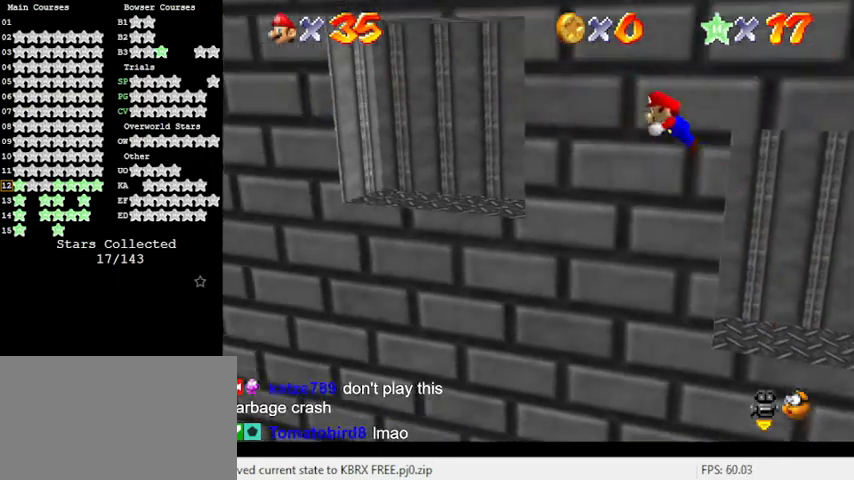
Gameplay with keyboard; each line is a JSON object with the keys held at the frame after it. "events" lists presses ("down") and releases ("up") of "a", "c", "ctrl", "d", "down", "left", "return", "right", "s", "shift", "up", "w", "x" and "y" between this image and that frame as [ms after this image, input, new state], when the widget could be followed in between. No other keys are recorded. Mouse input is not recorded.
{"keys": ["right", "up"], "events": [[167, "ctrl", "up"], [200, "left", "up"], [200, "right", "down"], [200, "shift", "up"], [200, "up", "down"]]}
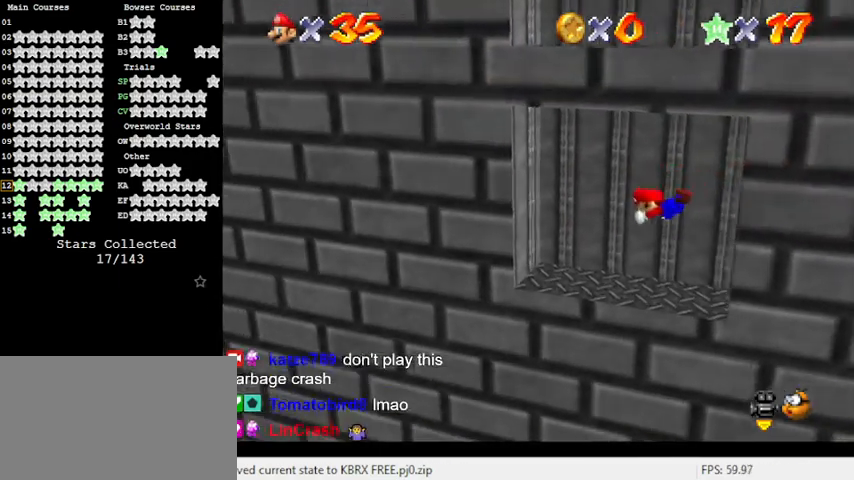
{"keys": ["right"], "events": [[300, "shift", "down"], [333, "up", "up"], [500, "shift", "up"]]}
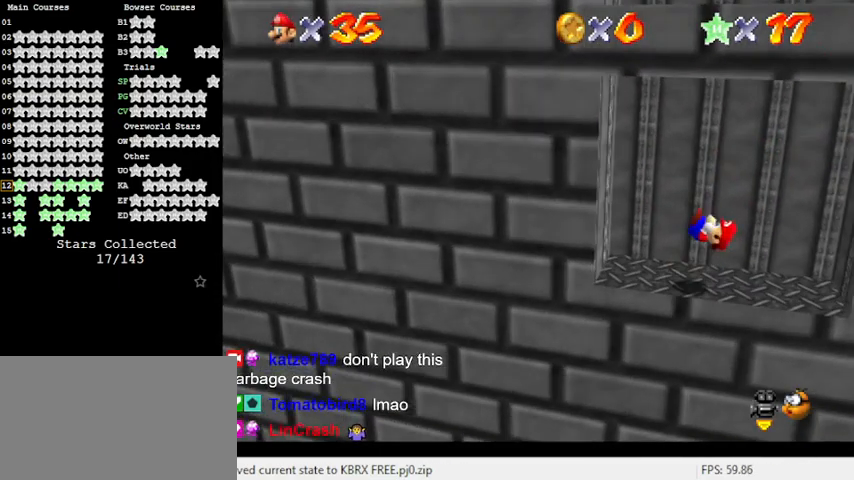
{"keys": ["left"], "events": [[333, "right", "up"], [500, "left", "down"]]}
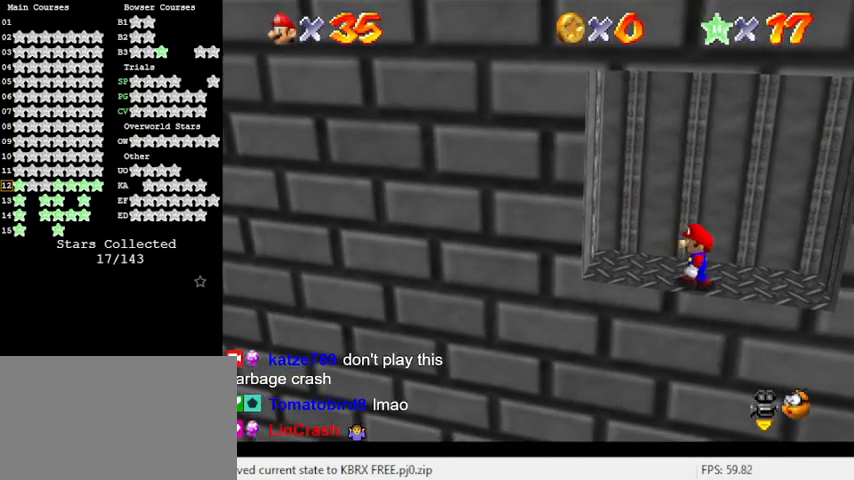
{"keys": ["down"], "events": [[100, "left", "up"], [200, "down", "down"], [333, "right", "down"], [467, "right", "up"]]}
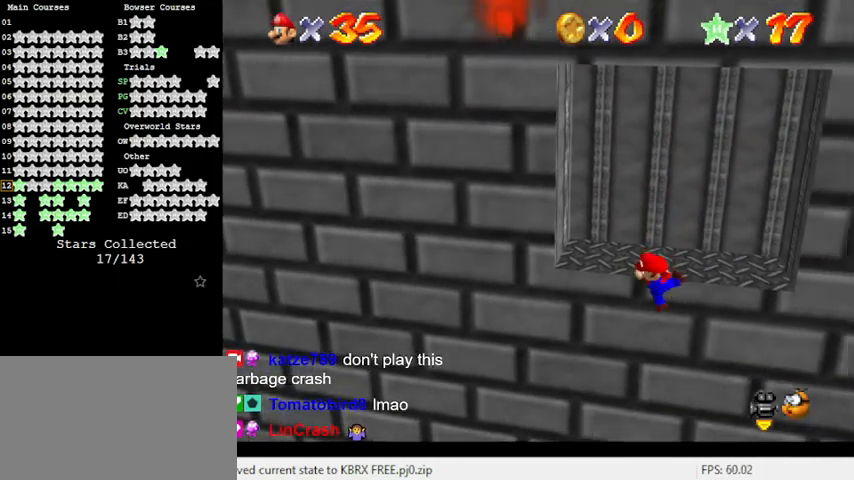
{"keys": [], "events": [[67, "down", "up"], [333, "shift", "down"], [500, "shift", "up"]]}
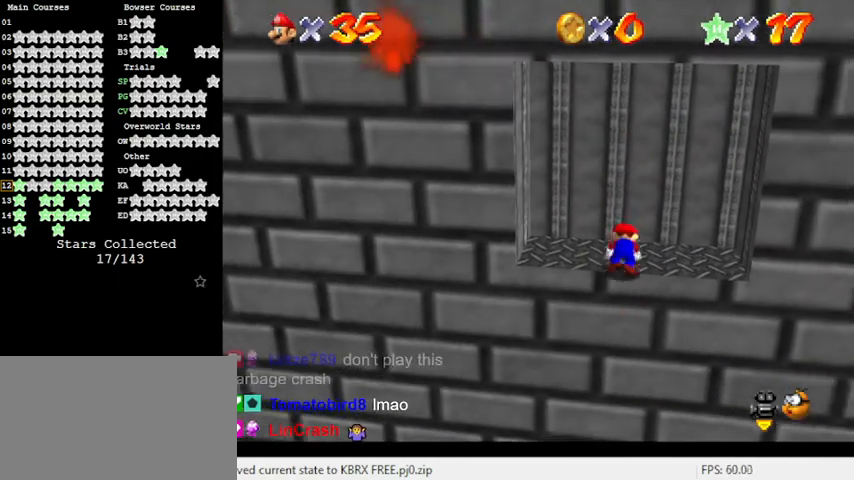
{"keys": [], "events": [[400, "down", "down"], [500, "down", "up"]]}
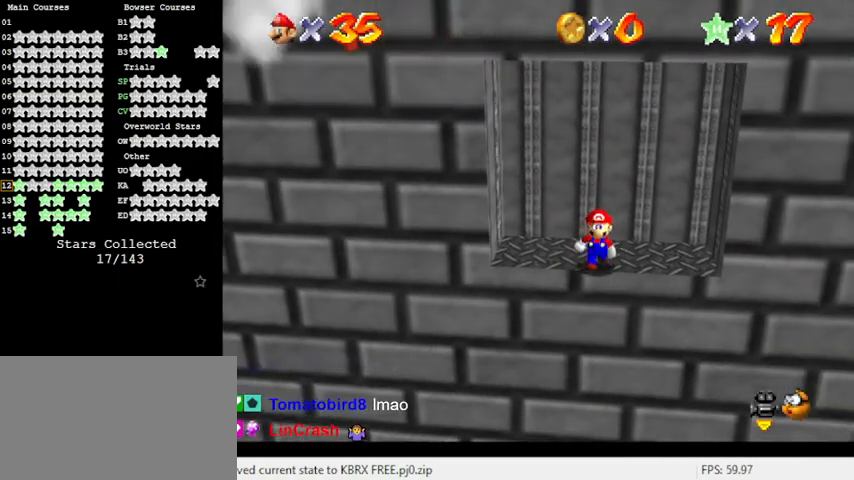
{"keys": ["left"], "events": [[233, "left", "down"], [333, "shift", "down"], [467, "shift", "up"]]}
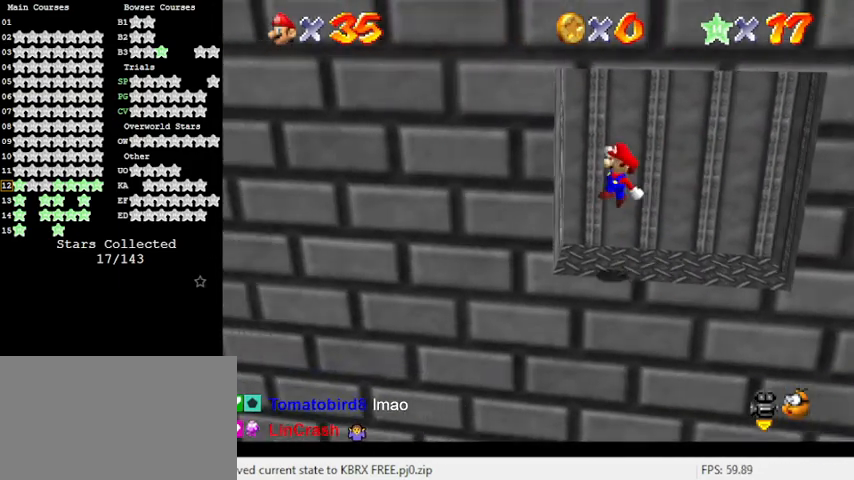
{"keys": ["left", "shift"], "events": [[233, "down", "down"], [300, "shift", "down"], [433, "down", "up"]]}
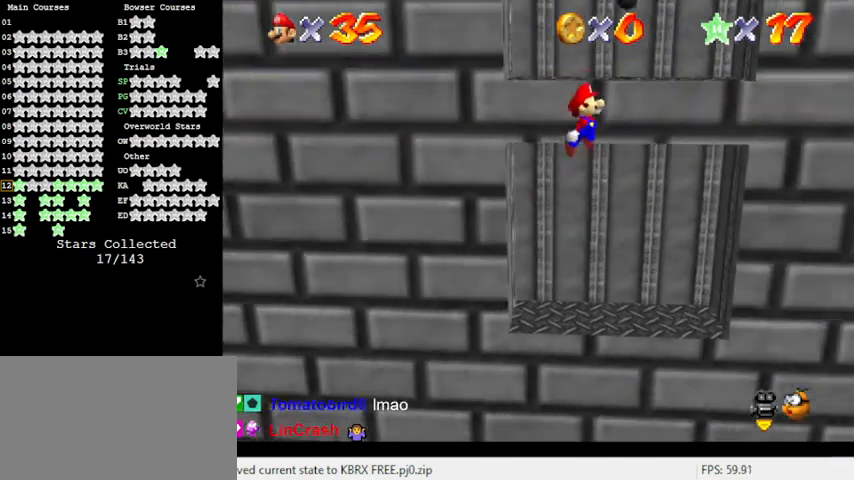
{"keys": ["up"], "events": [[33, "up", "down"], [67, "left", "up"], [300, "right", "down"], [400, "shift", "up"], [500, "right", "up"]]}
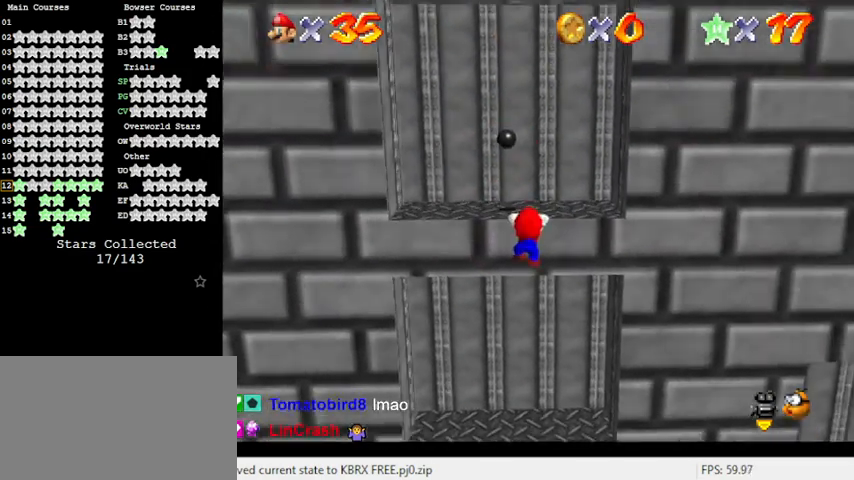
{"keys": [], "events": [[33, "up", "up"], [100, "shift", "down"], [133, "shift", "up"]]}
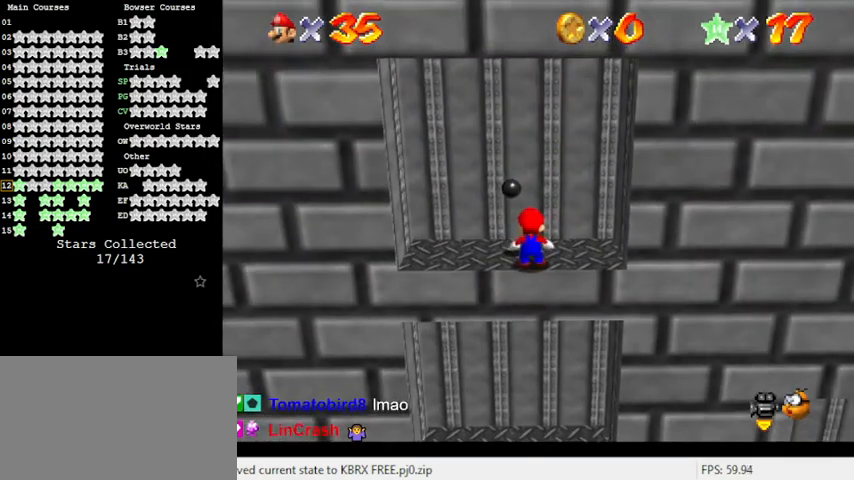
{"keys": ["down", "right", "shift"], "events": [[100, "left", "down"], [300, "left", "up"], [400, "shift", "down"], [467, "down", "down"], [500, "right", "down"]]}
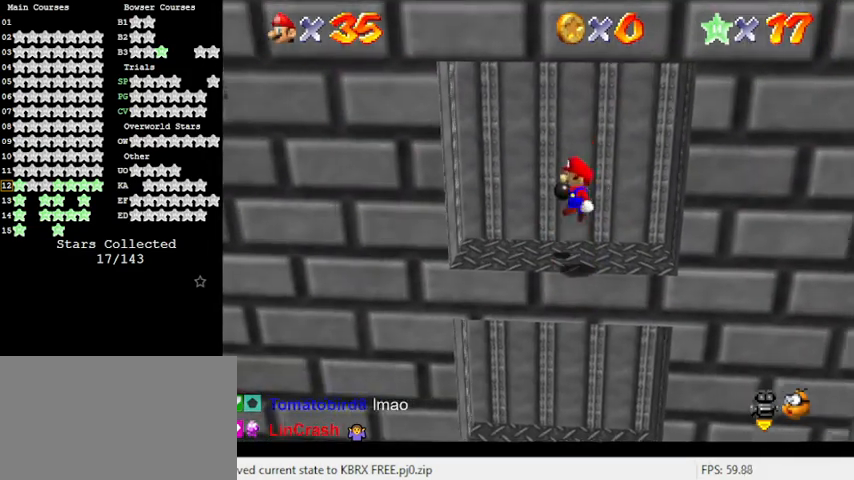
{"keys": ["left"], "events": [[67, "down", "up"], [100, "shift", "up"], [433, "right", "up"], [467, "left", "down"]]}
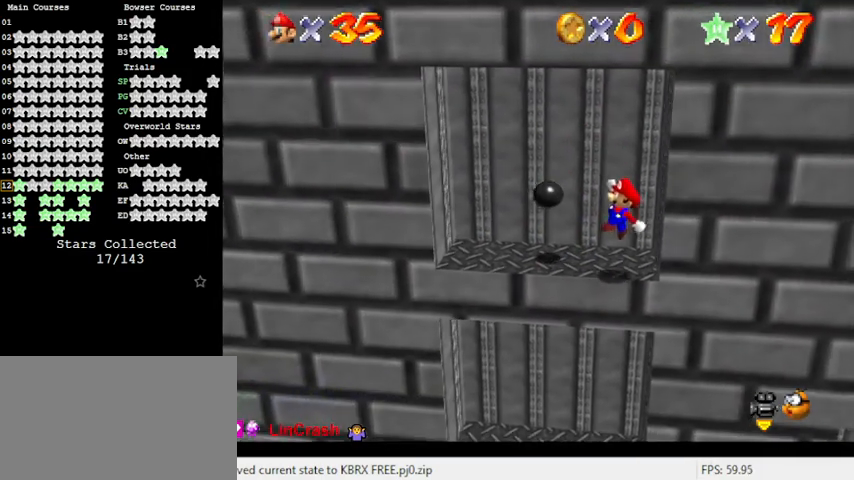
{"keys": [], "events": [[67, "left", "up"], [333, "left", "down"], [433, "left", "up"]]}
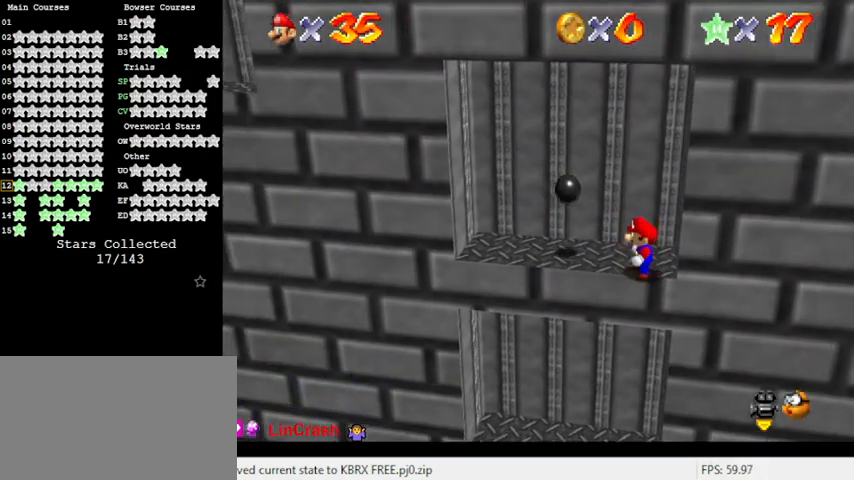
{"keys": ["ctrl"], "events": [[67, "shift", "down"], [200, "shift", "up"], [400, "ctrl", "down"]]}
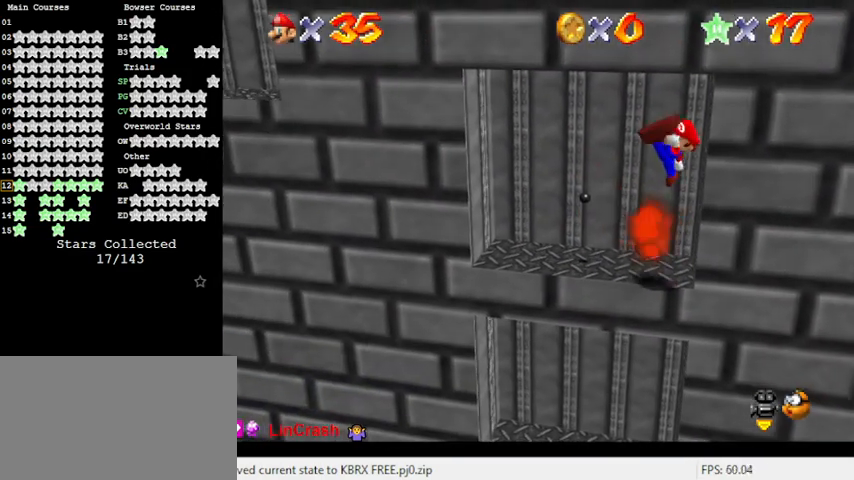
{"keys": ["left", "shift"], "events": [[33, "ctrl", "up"], [167, "left", "down"], [267, "left", "up"], [367, "left", "down"], [500, "shift", "down"]]}
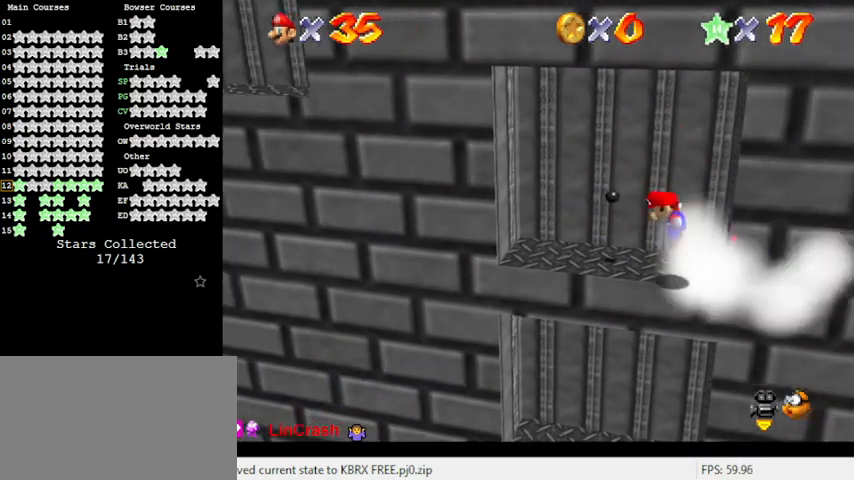
{"keys": ["left"], "events": [[33, "shift", "up"]]}
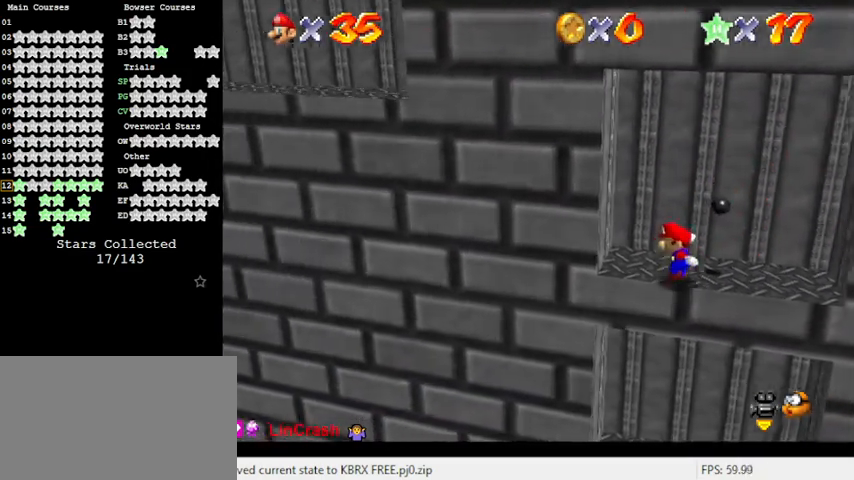
{"keys": ["ctrl", "left", "shift"], "events": [[133, "down", "down"], [133, "shift", "down"], [333, "ctrl", "down"], [333, "down", "up"]]}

TASK DETAILS :: Would you please return all lines from the listing above that contain "ctrl"?

WRITTEN ANSWER ::
Gameplay with keyboard; each line is a JSON object with the keys held at the frame after it. "events" lists presses ("down") and releases ("up") of "a", "c", "ctrl", "d", "down", "left", "return", "right", "s", "shift", "up", "w", "x" and "y" between this image and that frame as [ms after this image, input, new state], when the widget could be followed in between. No other keys are recorded. Mouse input is not recorded.
{"keys": ["right", "up"], "events": [[167, "ctrl", "up"], [200, "left", "up"], [200, "right", "down"], [200, "shift", "up"], [200, "up", "down"]]}
{"keys": ["ctrl"], "events": [[67, "shift", "down"], [200, "shift", "up"], [400, "ctrl", "down"]]}
{"keys": ["left", "shift"], "events": [[33, "ctrl", "up"], [167, "left", "down"], [267, "left", "up"], [367, "left", "down"], [500, "shift", "down"]]}
{"keys": ["ctrl", "left", "shift"], "events": [[133, "down", "down"], [133, "shift", "down"], [333, "ctrl", "down"], [333, "down", "up"]]}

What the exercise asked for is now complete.